## Empirical information metrics paper published

It is common to measure the information value of a model as its average prediction power for some observable variable of interest. Then the absolute goodness-of-fit of a statistical model to a set of observations can be formulated as the total remaining information obtainable by the set of all models that we have not yet computed (one of which might fit the observations much better than our current model). In a paper just published in Information I define this metric as the potential information, and show that it can estimated directly from the observations, without actually computing any of the remaining models.

This addresses a simple question in Bayesian inference: how do we know when we’re done? Bayesian inference is widely used in many disciplines, because it provides a general framework for evaluating the strength of evidence for a list of competing theories \Psi_i, given a set of experimental observations obs . If all problems could be solved by computing a short list of possible models (theories), this would be a good general strategy. In real-world scientific inference, however, we cannot a priori assume that the possibilities can be limited to a fixed list of models. So in practice we face a set of all possible models that is effectively infinite (or at least unmanageably large), of which we only calculate a small subset of terms. This raises the unsettling possibility that the correct model \Omega may not even be included in the subset of terms that we calculated.

Specifically, the probability of a model \Psi_i given a set of observations obs is calculated via Bayes’ Law:

p(\Psi_i|obs) = \frac{p(obs|\Psi_i)p(\Psi_i)}{p(obs)}

where the denominator p(obs) is calculated via the expansion p(obs)=\sum_i{p(obs|\Psi_i)p(\Psi_i)}. If the set of all possible models \Psi_i is infinite, we will only be able to calculate this sum for a subset of terms \Psi_1 … \Psi_n. This underestimates the total sum p(obs) and therefore overestimates the probability of any model p(\Psi_i|obs), perhaps grossly. The real question is whether the correct model \Omega was included in the calculated terms \Psi_1 … \Psi_n or not.
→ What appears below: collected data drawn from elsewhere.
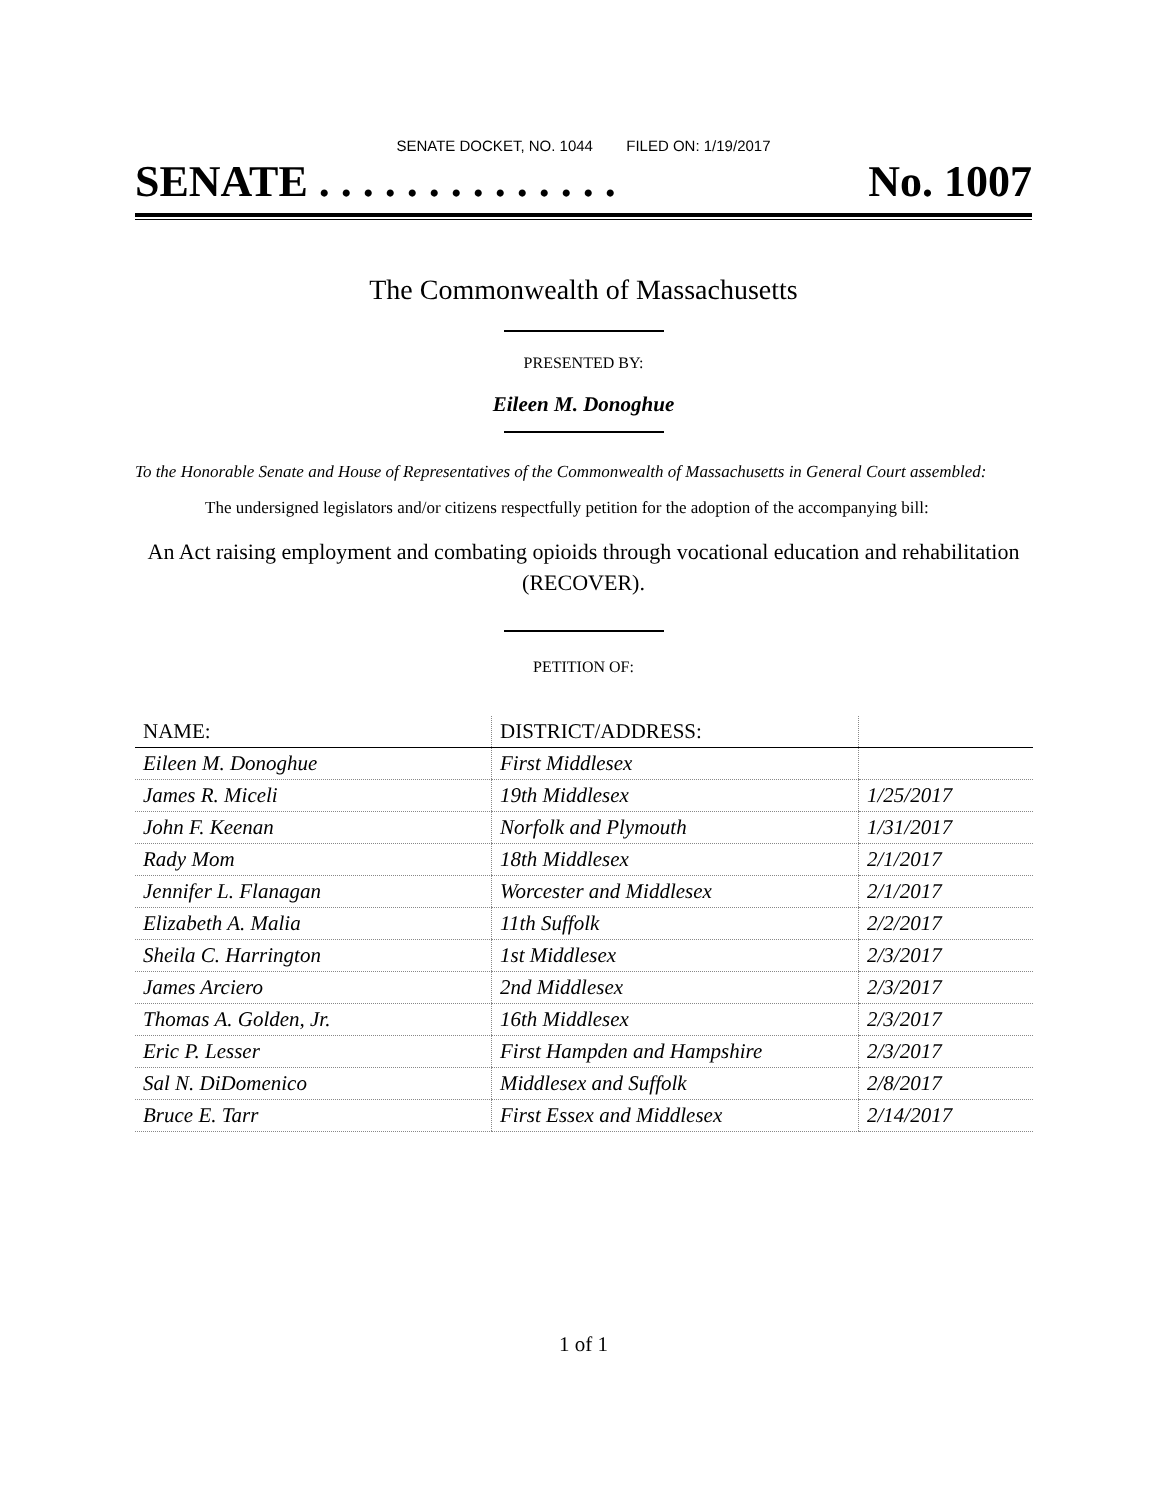SENATE DOCKET, NO. 1044 FILED ON: 1/19/2017
SENATE . . . . . . . . . . . . . . No. 1007
The Commonwealth of Massachusetts
PRESENTED BY:
Eileen M. Donoghue
To the Honorable Senate and House of Representatives of the Commonwealth of Massachusetts in General Court assembled:
The undersigned legislators and/or citizens respectfully petition for the adoption of the accompanying bill:
An Act raising employment and combating opioids through vocational education and rehabilitation (RECOVER).
PETITION OF:
| NAME: | DISTRICT/ADDRESS: | |
| --- | --- | --- |
| Eileen M. Donoghue | First Middlesex | |
| James R. Miceli | 19th Middlesex | 1/25/2017 |
| John F. Keenan | Norfolk and Plymouth | 1/31/2017 |
| Rady Mom | 18th Middlesex | 2/1/2017 |
| Jennifer L. Flanagan | Worcester and Middlesex | 2/1/2017 |
| Elizabeth A. Malia | 11th Suffolk | 2/2/2017 |
| Sheila C. Harrington | 1st Middlesex | 2/3/2017 |
| James Arciero | 2nd Middlesex | 2/3/2017 |
| Thomas A. Golden, Jr. | 16th Middlesex | 2/3/2017 |
| Eric P. Lesser | First Hampden and Hampshire | 2/3/2017 |
| Sal N. DiDomenico | Middlesex and Suffolk | 2/8/2017 |
| Bruce E. Tarr | First Essex and Middlesex | 2/14/2017 |
1 of 1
Since by definition \Omega maximizes p(obs|\Psi), if included it may dominate the sum, and therefore our calculated probabilities may be reasonably accurate (in which case we are “done”). But if not, then they may be very inaccurate, and we would need to calculate more terms of the model series in the hopes of finding \Omega. So how do we know whether we’re done?

Unfortunately, Bayes’ Law does not answer this question. Intuitively, if the calculated subset of models is a poor fit to the observations, this will be reflected in a very low value for the calculated probability of the observations p(obs) — much smaller than “it should be”. So how large should p(obs) be? Again, Bayes’ Law does not answer this.

This question is directly relevant to understanding the scientific method mathematically, because it is related to Popper’s criterion of falsifiability, namely that a scientific theory is only useful if it makes predictions that could be shown to be wrong by experiments. Translated into Bayesian terms, this means showing that the fit of the calculated model terms to the experimental observations is not “good enough” — precisely the capability that Bayes’ Law lacks.

The potential information metric solves this problem by measuring the maximum amount of new information obtainable by computing all the remaining terms of the infinite model set. Its most interesting property is that we can measure it without actually computing any more terms of the infinite model set. For details on the metric and its relations with traditional information theory, see the paper.